↓
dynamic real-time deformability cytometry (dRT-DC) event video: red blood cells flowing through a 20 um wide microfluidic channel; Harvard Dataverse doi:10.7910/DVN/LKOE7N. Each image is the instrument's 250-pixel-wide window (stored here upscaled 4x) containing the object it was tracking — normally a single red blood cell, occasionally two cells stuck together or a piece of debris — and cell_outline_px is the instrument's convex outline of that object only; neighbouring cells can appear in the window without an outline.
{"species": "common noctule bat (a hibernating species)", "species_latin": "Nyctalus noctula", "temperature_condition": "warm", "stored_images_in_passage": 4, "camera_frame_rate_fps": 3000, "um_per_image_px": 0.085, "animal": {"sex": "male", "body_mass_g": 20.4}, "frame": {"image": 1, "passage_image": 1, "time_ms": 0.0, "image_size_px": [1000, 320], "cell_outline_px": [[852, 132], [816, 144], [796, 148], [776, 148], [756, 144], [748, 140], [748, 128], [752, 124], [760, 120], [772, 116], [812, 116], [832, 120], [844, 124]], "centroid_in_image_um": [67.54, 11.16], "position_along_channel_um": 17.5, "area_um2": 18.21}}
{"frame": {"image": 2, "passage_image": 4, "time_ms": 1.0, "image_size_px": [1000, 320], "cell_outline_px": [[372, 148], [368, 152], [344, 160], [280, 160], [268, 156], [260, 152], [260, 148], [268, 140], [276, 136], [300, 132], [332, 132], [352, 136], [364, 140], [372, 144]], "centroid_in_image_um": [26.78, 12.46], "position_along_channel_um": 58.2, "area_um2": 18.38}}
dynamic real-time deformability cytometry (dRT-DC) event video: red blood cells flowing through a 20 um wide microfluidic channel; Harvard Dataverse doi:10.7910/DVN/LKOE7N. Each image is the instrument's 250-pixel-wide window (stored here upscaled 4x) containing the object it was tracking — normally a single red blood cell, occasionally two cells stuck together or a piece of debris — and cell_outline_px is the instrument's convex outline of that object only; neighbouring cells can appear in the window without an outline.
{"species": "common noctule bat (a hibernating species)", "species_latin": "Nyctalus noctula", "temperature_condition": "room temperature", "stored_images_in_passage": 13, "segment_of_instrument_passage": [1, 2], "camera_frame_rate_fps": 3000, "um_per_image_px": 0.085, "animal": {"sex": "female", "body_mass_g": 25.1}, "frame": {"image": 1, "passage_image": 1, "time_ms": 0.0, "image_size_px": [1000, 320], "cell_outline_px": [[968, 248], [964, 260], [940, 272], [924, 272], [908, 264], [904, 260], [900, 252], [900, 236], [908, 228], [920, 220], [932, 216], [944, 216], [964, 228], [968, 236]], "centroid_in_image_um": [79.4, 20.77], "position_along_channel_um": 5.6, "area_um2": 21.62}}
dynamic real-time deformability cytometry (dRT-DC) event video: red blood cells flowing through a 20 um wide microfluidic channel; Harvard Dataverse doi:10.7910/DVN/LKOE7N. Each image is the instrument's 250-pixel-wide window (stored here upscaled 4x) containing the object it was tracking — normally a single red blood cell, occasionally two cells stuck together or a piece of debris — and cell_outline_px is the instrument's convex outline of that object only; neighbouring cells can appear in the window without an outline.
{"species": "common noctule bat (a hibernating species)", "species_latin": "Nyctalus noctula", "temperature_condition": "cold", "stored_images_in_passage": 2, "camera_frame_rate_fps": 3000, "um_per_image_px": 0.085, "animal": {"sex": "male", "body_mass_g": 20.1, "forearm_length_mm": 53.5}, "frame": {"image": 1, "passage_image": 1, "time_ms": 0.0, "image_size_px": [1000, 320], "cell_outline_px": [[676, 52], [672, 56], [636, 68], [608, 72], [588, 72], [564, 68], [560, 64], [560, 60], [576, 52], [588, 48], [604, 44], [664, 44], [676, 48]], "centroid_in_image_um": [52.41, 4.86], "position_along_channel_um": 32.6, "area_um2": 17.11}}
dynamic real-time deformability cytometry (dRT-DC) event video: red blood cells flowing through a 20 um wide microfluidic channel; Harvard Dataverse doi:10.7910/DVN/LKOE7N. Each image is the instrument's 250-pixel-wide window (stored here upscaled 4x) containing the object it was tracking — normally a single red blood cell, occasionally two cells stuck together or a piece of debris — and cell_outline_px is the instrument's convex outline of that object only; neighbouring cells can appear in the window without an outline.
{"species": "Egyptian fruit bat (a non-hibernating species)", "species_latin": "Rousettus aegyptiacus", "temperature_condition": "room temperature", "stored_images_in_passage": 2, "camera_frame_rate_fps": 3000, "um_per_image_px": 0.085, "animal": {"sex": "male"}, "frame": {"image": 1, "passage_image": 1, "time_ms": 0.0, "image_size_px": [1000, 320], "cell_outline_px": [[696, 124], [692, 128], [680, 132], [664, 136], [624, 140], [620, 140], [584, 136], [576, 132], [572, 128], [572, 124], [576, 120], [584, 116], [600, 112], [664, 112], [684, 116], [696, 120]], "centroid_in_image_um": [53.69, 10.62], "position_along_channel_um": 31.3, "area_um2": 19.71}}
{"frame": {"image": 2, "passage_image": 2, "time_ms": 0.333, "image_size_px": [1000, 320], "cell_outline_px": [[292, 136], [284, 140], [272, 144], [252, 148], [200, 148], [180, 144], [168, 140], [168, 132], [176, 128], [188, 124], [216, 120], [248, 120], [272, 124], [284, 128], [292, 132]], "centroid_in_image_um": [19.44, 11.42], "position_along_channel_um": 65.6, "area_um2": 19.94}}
↑
§ Aim
Reproduce every record above exactly as it appears.

§ Solution for this task
dynamic real-time deformability cytometry (dRT-DC) event video: red blood cells flowing through a 20 um wide microfluidic channel; Harvard Dataverse doi:10.7910/DVN/LKOE7N. Each image is the instrument's 250-pixel-wide window (stored here upscaled 4x) containing the object it was tracking — normally a single red blood cell, occasionally two cells stuck together or a piece of debris — and cell_outline_px is the instrument's convex outline of that object only; neighbouring cells can appear in the window without an outline.
{"species": "common noctule bat (a hibernating species)", "species_latin": "Nyctalus noctula", "temperature_condition": "warm", "stored_images_in_passage": 4, "camera_frame_rate_fps": 3000, "um_per_image_px": 0.085, "animal": {"sex": "male", "body_mass_g": 20.4}, "frame": {"image": 1, "passage_image": 1, "time_ms": 0.0, "image_size_px": [1000, 320], "cell_outline_px": [[852, 132], [816, 144], [796, 148], [776, 148], [756, 144], [748, 140], [748, 128], [752, 124], [760, 120], [772, 116], [812, 116], [832, 120], [844, 124]], "centroid_in_image_um": [67.54, 11.16], "position_along_channel_um": 17.5, "area_um2": 18.21}}
{"frame": {"image": 2, "passage_image": 4, "time_ms": 1.0, "image_size_px": [1000, 320], "cell_outline_px": [[372, 148], [368, 152], [344, 160], [280, 160], [268, 156], [260, 152], [260, 148], [268, 140], [276, 136], [300, 132], [332, 132], [352, 136], [364, 140], [372, 144]], "centroid_in_image_um": [26.78, 12.46], "position_along_channel_um": 58.2, "area_um2": 18.38}}
dynamic real-time deformability cytometry (dRT-DC) event video: red blood cells flowing through a 20 um wide microfluidic channel; Harvard Dataverse doi:10.7910/DVN/LKOE7N. Each image is the instrument's 250-pixel-wide window (stored here upscaled 4x) containing the object it was tracking — normally a single red blood cell, occasionally two cells stuck together or a piece of debris — and cell_outline_px is the instrument's convex outline of that object only; neighbouring cells can appear in the window without an outline.
{"species": "common noctule bat (a hibernating species)", "species_latin": "Nyctalus noctula", "temperature_condition": "room temperature", "stored_images_in_passage": 13, "segment_of_instrument_passage": [1, 2], "camera_frame_rate_fps": 3000, "um_per_image_px": 0.085, "animal": {"sex": "female", "body_mass_g": 25.1}, "frame": {"image": 1, "passage_image": 1, "time_ms": 0.0, "image_size_px": [1000, 320], "cell_outline_px": [[968, 248], [964, 260], [940, 272], [924, 272], [908, 264], [904, 260], [900, 252], [900, 236], [908, 228], [920, 220], [932, 216], [944, 216], [964, 228], [968, 236]], "centroid_in_image_um": [79.4, 20.77], "position_along_channel_um": 5.6, "area_um2": 21.62}}
dynamic real-time deformability cytometry (dRT-DC) event video: red blood cells flowing through a 20 um wide microfluidic channel; Harvard Dataverse doi:10.7910/DVN/LKOE7N. Each image is the instrument's 250-pixel-wide window (stored here upscaled 4x) containing the object it was tracking — normally a single red blood cell, occasionally two cells stuck together or a piece of debris — and cell_outline_px is the instrument's convex outline of that object only; neighbouring cells can appear in the window without an outline.
{"species": "common noctule bat (a hibernating species)", "species_latin": "Nyctalus noctula", "temperature_condition": "cold", "stored_images_in_passage": 2, "camera_frame_rate_fps": 3000, "um_per_image_px": 0.085, "animal": {"sex": "male", "body_mass_g": 20.1, "forearm_length_mm": 53.5}, "frame": {"image": 1, "passage_image": 1, "time_ms": 0.0, "image_size_px": [1000, 320], "cell_outline_px": [[676, 52], [672, 56], [636, 68], [608, 72], [588, 72], [564, 68], [560, 64], [560, 60], [576, 52], [588, 48], [604, 44], [664, 44], [676, 48]], "centroid_in_image_um": [52.41, 4.86], "position_along_channel_um": 32.6, "area_um2": 17.11}}
dynamic real-time deformability cytometry (dRT-DC) event video: red blood cells flowing through a 20 um wide microfluidic channel; Harvard Dataverse doi:10.7910/DVN/LKOE7N. Each image is the instrument's 250-pixel-wide window (stored here upscaled 4x) containing the object it was tracking — normally a single red blood cell, occasionally two cells stuck together or a piece of debris — and cell_outline_px is the instrument's convex outline of that object only; neighbouring cells can appear in the window without an outline.
{"species": "Egyptian fruit bat (a non-hibernating species)", "species_latin": "Rousettus aegyptiacus", "temperature_condition": "room temperature", "stored_images_in_passage": 2, "camera_frame_rate_fps": 3000, "um_per_image_px": 0.085, "animal": {"sex": "male"}, "frame": {"image": 1, "passage_image": 1, "time_ms": 0.0, "image_size_px": [1000, 320], "cell_outline_px": [[696, 124], [692, 128], [680, 132], [664, 136], [624, 140], [620, 140], [584, 136], [576, 132], [572, 128], [572, 124], [576, 120], [584, 116], [600, 112], [664, 112], [684, 116], [696, 120]], "centroid_in_image_um": [53.69, 10.62], "position_along_channel_um": 31.3, "area_um2": 19.71}}
{"frame": {"image": 2, "passage_image": 2, "time_ms": 0.333, "image_size_px": [1000, 320], "cell_outline_px": [[292, 136], [284, 140], [272, 144], [252, 148], [200, 148], [180, 144], [168, 140], [168, 132], [176, 128], [188, 124], [216, 120], [248, 120], [272, 124], [284, 128], [292, 132]], "centroid_in_image_um": [19.44, 11.42], "position_along_channel_um": 65.6, "area_um2": 19.94}}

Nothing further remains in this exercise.